# Mountain Man Brewing Company: Bringing the Brand back to Light

Written by Ayoola Sosan · 1 min read

## Background

It was February 20, 2006, in the New River coal region of West Virginia. Chris Prangel, a recent MBA graduate, had returned home a year earlier to manage the marketing operations of the Mountain Man Beer Company (MMBC), a family-owned business he stood to inherit in five years, when his father, Oscar Prangel, the president and owner, retired. Mountain Man brewed one beer, Mountain Man Lager, also known as “West Virginia’s beer.” Due to changes in beer drinkers’ preferences, the company was now experiencing declining sales for the first time in the company’s history.

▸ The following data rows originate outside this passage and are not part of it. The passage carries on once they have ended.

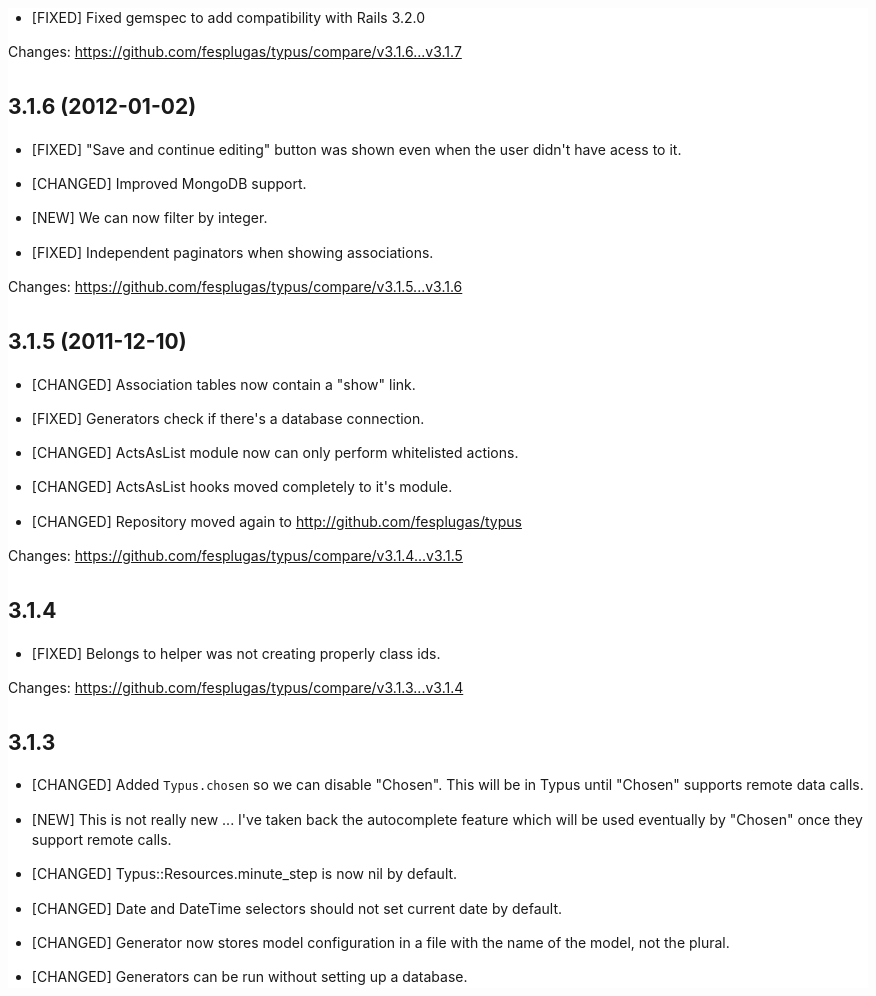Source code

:  * [FIXED] Fixed gemspec to add compatibility with Rails 3.2.0

Changes: <https://github.com/fesplugas/typus/compare/v3.1.6...v3.1.7>


3.1.6 (2012-01-02)
------------------

 * [FIXED] "Save and continue editing" button was shown even when the
   user didn't have acess to it.

 * [CHANGED] Improved MongoDB support.

 * [NEW] We can now filter by integer.

 * [FIXED] Independent paginators when showing associations.

Changes: <https://github.com/fesplugas/typus/compare/v3.1.5...v3.1.6>


3.1.5 (2011-12-10)
------------------

 * [CHANGED] Association tables now contain a "show" link.

 * [FIXED] Generators check if there's a database connection.

 * [CHANGED] ActsAsList module now can only perform whitelisted actions.

 * [CHANGED] ActsAsList hooks moved completely to it's module.

 * [CHANGED] Repository moved again to http://github.com/fesplugas/typus

Changes: <https://github.com/fesplugas/typus/compare/v3.1.4...v3.1.5>


3.1.4
-----

 * [FIXED] Belongs to helper was not creating properly class ids.

Changes: <https://github.com/fesplugas/typus/compare/v3.1.3...v3.1.4>


3.1.3
-----

 * [CHANGED] Added `Typus.chosen` so we can disable "Chosen". This will
   be in Typus until "Chosen" supports remote data calls.

 * [NEW] This is not really new ... I've taken back the autocomplete
   feature which will be used eventually by "Chosen" once they support
   remote calls.

 * [CHANGED] Typus::Resources.minute_step is now nil by default.

 * [CHANGED] Date and DateTime selectors should not set current date by default.

 * [CHANGED] Generator now stores model configuration in a file with the
   name of the model, not the plural.

 * [CHANGED] Generators can be run without setting up a database.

In response, Chris wanted to launch Mountain Man Light, a “light beer” formulation of Mountain Man Lager, in the hope of attracting younger drinkers to the brand

## Decision Problem

For the first time in the company’s history, it experienced a 2% decline in revenue as a result of an aging demographic and change in preference of customers. Chris Prangel, the marketing manager wants to decide whether to launch Mountain man Light (MMI) or not.

## Objective

Sustainability of MMBC.

## Alternatives

• To introduce Mountain Man Light.
• To not introduce Mountain Man Light.

## Criteria

1. Impact on Mountain man brewing company brand.
2. Impact on Mountain man brewing company revenue.
3. Cannibalization effect.
4. Breakeven/Payback.
5. Gross profit.

# Analysis

## Cost Analysis

• 2005 Sales revenue for MMBC = \$50,440,000
• 2005 Sales volume for MMBC = 520,000
• Market price per barrel of MMI   = \$50,440,000/520,000  = \$97 per barrel
• Cost price of Mountain man Lager (MML) = \$66.93
• Cost price of Mountain Man Light (MMI) = \$71.63 (\$66.93 + \$4.89)
• Contribution for Mountain man Lager = \$97 – \$66.93 = \$30.07
• Contribution for Mountain Man Light = \$97 – \$71.62 = \$25.38

## Breakeven Calculation for Mountain Man Light

• Total advertising investment (2006)= \$1,650,000
• Total breakeven volume =1,650,000/25.38 = 65,011.8 barrels (# of barrels to recover advertising cost and SG&A)
• Total breakeven revenue = 65,011.8 x \$97 = \$9,776,679.8

## Based on analysis

• MMI contributes (\$25.38) lower than MML (\$30.00).
• However, in 2 years (2007), MMI will begin to breakeven and contribute to MMBC.

## Decision

For MMBC sustainability, mountains man light should be launched. Based on projections, MMI covers investment cost and becomes profitable from 2007.

## Recommendation

MMBC Should:

• Maintain the quality of mountain man Larger to mitigate cannibalization effect.
• Work towards increasing the market share of MMI
• Engage in product awareness for MMI especially amongst youth.
• Make MMI easily available in both on-premise (to access youth) and off-premise locations.